§ WHAT YOU WILL DO: Update the text read from the pictures in the data below by changing every "Cookies" to "Kekse" and keeping everything else unchanged. Leave the pictures out of your answer.

§ EXCERPTED DATA:
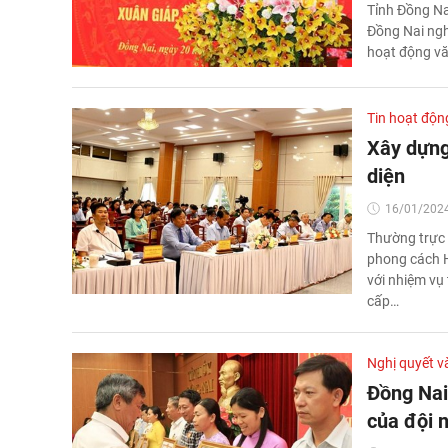
Tỉnh Đồng Nai
Đồng Nai ngh
hoạt động vă
Tin hoạt độn
Xây dựng
diện
16/01/2024
Thường trực 
phong cách H
với nhiệm vụ 
cấp…
Nghị quyết v
Đồng Nai
của đội n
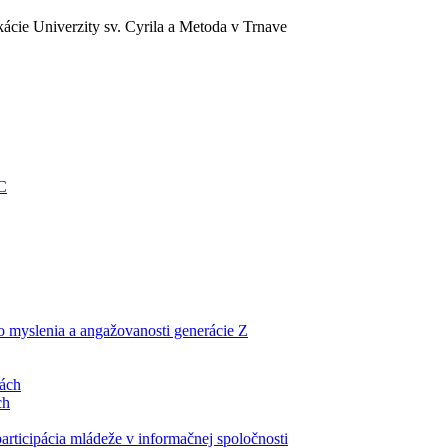
ácie Univerzity sv. Cyrila a Metoda v Trnave
EC
ho myslenia a angažovanosti generácie Z
lách
ch
articipácia mládeže v informačnej spoločnosti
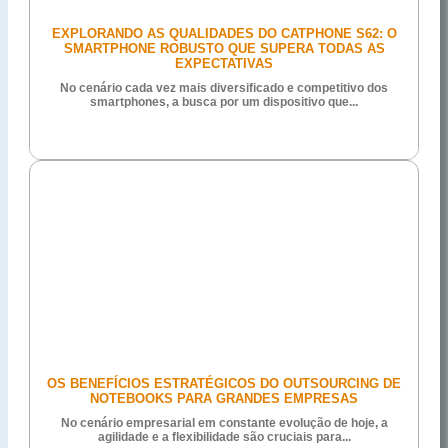
EXPLORANDO AS QUALIDADES DO CATPHONE S62: O
SMARTPHONE ROBUSTO QUE SUPERA TODAS AS
EXPECTATIVAS
No cenário cada vez mais diversificado e competitivo dos
smartphones, a busca por um dispositivo que...
OS BENEFÍCIOS ESTRATÉGICOS DO OUTSOURCING DE
NOTEBOOKS PARA GRANDES EMPRESAS
No cenário empresarial em constante evolução de hoje, a
agilidade e a flexibilidade são cruciais para...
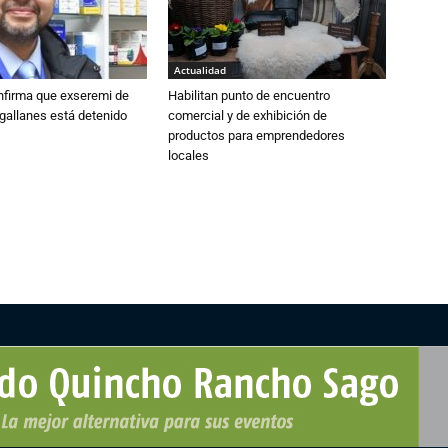
Actualidad
nfirma que exseremi de
Habilitan punto de encuentro
gallanes está detenido
comercial y de exhibición de
productos para emprendedores
locales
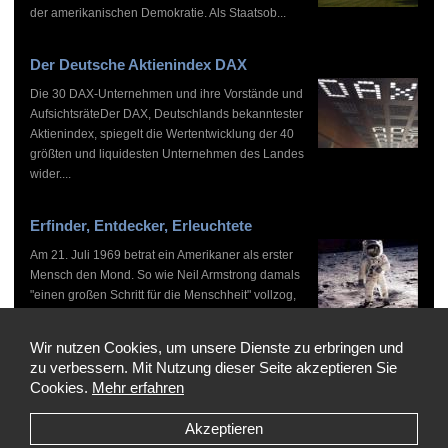
der amerikanischen Demokratie. Als Staatsob...
Der Deutsche Aktienindex DAX
Die 30 DAX-Unternehmen und ihre Vorstände und
AufsichtsräteDer DAX, Deutschlands bekanntester
Aktienindex, spiegelt die Wertentwicklung der 40
größten und liquidesten Unternehmen des Landes
wider....
Erfinder, Entdecker, Erleuchtete
Am 21. Juli 1969 betrat ein Amerikaner als erster
Mensch den Mond. So wie Neil Armstrong damals
"einen großen Schritt für die Menschheit" vollzog,
haben zahlreiche Persönlichkeiten vor und nach
ihm...
Wir nutzen Cookies, um unsere Dienste zu erbringen und
zu verbessern. Mit Nutzung dieser Seite akzeptieren Sie
Cookies.
Mehr erfahren
Akzeptieren
Copyright © 1999-2026 by WHO'S WHO, Alle Rechte vorbehalten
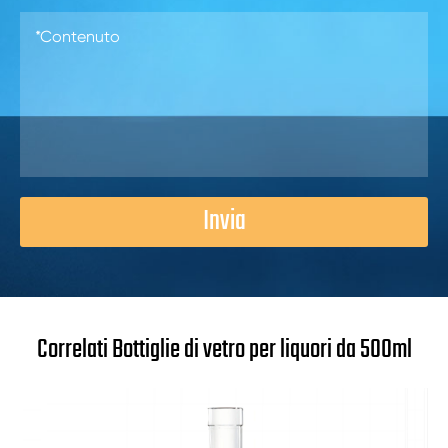
Invia
Correlati Bottiglie di vetro per liquori da 500ml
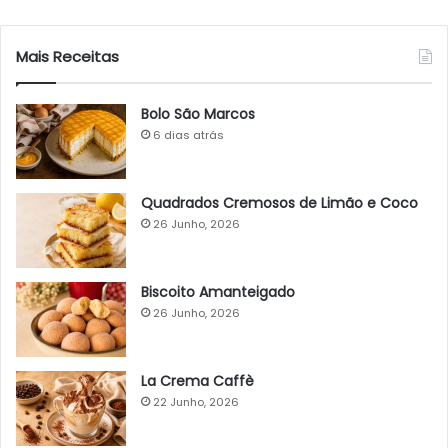
Mais Receitas
Bolo São Marcos
6 dias atrás
Quadrados Cremosos de Limão e Coco
26 Junho, 2026
Biscoito Amanteigado
26 Junho, 2026
La Crema Caffè
22 Junho, 2026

§ RESPONSE BOX:
Tỉnh Đồng Nai
Đồng Nai ngh
hoạt động vă
Tin hoạt độn
Xây dựng
diện
16/01/2024
Thường trực 
phong cách H
với nhiệm vụ 
cấp…
Nghị quyết v
Đồng Nai
của đội n
ácie Univerzity sv. Cyrila a Metoda v Trnave
EC
ho myslenia a angažovanosti generácie Z
lách
ch
articipácia mládeže v informačnej spoločnosti
EXPLORANDO AS QUALIDADES DO CATPHONE S62: O
SMARTPHONE ROBUSTO QUE SUPERA TODAS AS
EXPECTATIVAS
No cenário cada vez mais diversificado e competitivo dos
smartphones, a busca por um dispositivo que...
OS BENEFÍCIOS ESTRATÉGICOS DO OUTSOURCING DE
NOTEBOOKS PARA GRANDES EMPRESAS
No cenário empresarial em constante evolução de hoje, a
agilidade e a flexibilidade são cruciais para...
Actualidad
nfirma que exseremi de
Habilitan punto de encuentro
gallanes está detenido
comercial y de exhibición de
productos para emprendedores
locales
der amerikanischen Demokratie. Als Staatsob...
Der Deutsche Aktienindex DAX
Die 30 DAX-Unternehmen und ihre Vorstände und
AufsichtsräteDer DAX, Deutschlands bekanntester
Aktienindex, spiegelt die Wertentwicklung der 40
größten und liquidesten Unternehmen des Landes
wider....
Erfinder, Entdecker, Erleuchtete
Am 21. Juli 1969 betrat ein Amerikaner als erster
Mensch den Mond. So wie Neil Armstrong damals
"einen großen Schritt für die Menschheit" vollzog,
haben zahlreiche Persönlichkeiten vor und nach
ihm...
Wir nutzen Kekse, um unsere Dienste zu erbringen und
zu verbessern. Mit Nutzung dieser Seite akzeptieren Sie
Kekse.
Mehr erfahren
Akzeptieren
Copyright © 1999-2026 by WHO'S WHO, Alle Rechte vorbehalten
Invia
Correlati Bottiglie di vetro per liquori da 500ml
Mais Receitas
Bolo São Marcos
6 dias atrás
Quadrados Cremosos de Limão e Coco
26 Junho, 2026
Biscoito Amanteigado
26 Junho, 2026
La Crema Caffè
22 Junho, 2026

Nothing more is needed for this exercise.